Every line from the line containing "A critical and" to the end of the data must appear in the answer exactly as it appears there, and nothing else.

[Saved data entries]
= = =

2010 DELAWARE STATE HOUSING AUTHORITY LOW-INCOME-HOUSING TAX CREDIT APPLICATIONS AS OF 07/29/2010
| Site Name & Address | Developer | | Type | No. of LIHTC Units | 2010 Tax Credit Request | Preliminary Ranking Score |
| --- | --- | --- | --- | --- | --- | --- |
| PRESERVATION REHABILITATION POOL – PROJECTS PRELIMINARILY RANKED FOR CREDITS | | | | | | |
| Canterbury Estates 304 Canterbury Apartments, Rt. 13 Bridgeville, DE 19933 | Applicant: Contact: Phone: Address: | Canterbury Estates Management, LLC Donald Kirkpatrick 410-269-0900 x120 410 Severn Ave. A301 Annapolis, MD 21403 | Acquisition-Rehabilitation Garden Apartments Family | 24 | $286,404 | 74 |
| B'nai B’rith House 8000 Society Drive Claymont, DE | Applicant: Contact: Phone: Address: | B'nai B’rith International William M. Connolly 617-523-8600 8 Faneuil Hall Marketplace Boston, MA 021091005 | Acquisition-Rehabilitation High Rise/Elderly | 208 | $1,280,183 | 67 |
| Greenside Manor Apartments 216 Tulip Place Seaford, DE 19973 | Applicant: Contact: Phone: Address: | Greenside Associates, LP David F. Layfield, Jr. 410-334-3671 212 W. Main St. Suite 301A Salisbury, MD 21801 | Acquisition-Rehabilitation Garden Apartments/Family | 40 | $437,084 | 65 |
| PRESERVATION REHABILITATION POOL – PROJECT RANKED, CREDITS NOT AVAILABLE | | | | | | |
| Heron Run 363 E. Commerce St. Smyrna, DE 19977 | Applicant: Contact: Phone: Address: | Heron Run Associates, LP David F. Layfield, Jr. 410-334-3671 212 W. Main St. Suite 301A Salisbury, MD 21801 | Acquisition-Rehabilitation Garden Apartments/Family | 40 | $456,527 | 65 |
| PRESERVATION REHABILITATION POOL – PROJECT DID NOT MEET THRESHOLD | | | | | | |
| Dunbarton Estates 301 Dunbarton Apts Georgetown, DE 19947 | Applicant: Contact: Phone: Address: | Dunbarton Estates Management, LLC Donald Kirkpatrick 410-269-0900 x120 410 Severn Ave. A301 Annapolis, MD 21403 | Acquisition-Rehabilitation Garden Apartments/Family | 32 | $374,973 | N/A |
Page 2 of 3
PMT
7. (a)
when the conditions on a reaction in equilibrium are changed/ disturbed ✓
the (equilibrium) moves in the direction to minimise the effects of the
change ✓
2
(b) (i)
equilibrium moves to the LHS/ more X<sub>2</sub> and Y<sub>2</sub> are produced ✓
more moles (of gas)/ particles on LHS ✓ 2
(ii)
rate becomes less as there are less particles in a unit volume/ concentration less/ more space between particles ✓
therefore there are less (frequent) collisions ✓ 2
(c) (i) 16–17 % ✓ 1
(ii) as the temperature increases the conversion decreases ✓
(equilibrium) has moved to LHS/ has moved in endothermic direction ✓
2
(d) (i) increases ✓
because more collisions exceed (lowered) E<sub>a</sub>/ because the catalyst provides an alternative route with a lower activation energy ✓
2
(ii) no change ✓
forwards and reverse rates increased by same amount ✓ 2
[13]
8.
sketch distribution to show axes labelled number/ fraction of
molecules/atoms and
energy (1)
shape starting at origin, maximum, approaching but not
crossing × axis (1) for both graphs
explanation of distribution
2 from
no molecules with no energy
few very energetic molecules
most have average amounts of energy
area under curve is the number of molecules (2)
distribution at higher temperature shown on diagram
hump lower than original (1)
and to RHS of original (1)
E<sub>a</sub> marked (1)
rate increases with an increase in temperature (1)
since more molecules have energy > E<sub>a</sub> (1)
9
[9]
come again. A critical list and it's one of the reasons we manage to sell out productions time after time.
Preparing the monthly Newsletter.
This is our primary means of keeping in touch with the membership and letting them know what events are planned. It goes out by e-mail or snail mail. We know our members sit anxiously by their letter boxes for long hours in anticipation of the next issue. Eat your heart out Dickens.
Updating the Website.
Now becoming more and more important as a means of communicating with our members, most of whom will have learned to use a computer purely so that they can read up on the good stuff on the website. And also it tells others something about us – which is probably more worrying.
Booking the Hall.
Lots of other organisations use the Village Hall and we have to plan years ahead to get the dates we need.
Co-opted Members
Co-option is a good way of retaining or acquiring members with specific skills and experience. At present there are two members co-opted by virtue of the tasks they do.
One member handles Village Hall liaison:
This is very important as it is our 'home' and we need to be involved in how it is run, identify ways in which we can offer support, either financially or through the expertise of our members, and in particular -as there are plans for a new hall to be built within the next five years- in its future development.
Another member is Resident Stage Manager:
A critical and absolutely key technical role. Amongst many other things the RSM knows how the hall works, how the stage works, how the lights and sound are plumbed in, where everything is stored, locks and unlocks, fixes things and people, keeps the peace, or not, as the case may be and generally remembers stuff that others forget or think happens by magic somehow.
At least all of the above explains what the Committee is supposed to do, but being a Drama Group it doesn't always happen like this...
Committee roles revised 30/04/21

= = =

# [Problem solution]
A critical and absolutely key technical role. Amongst many other things the RSM knows how the hall works, how the stage works, how the lights and sound are plumbed in, where everything is stored, locks and unlocks, fixes things and people, keeps the peace, or not, as the case may be and generally remembers stuff that others forget or think happens by magic somehow.
At least all of the above explains what the Committee is supposed to do, but being a Drama Group it doesn't always happen like this...
Committee roles revised 30/04/21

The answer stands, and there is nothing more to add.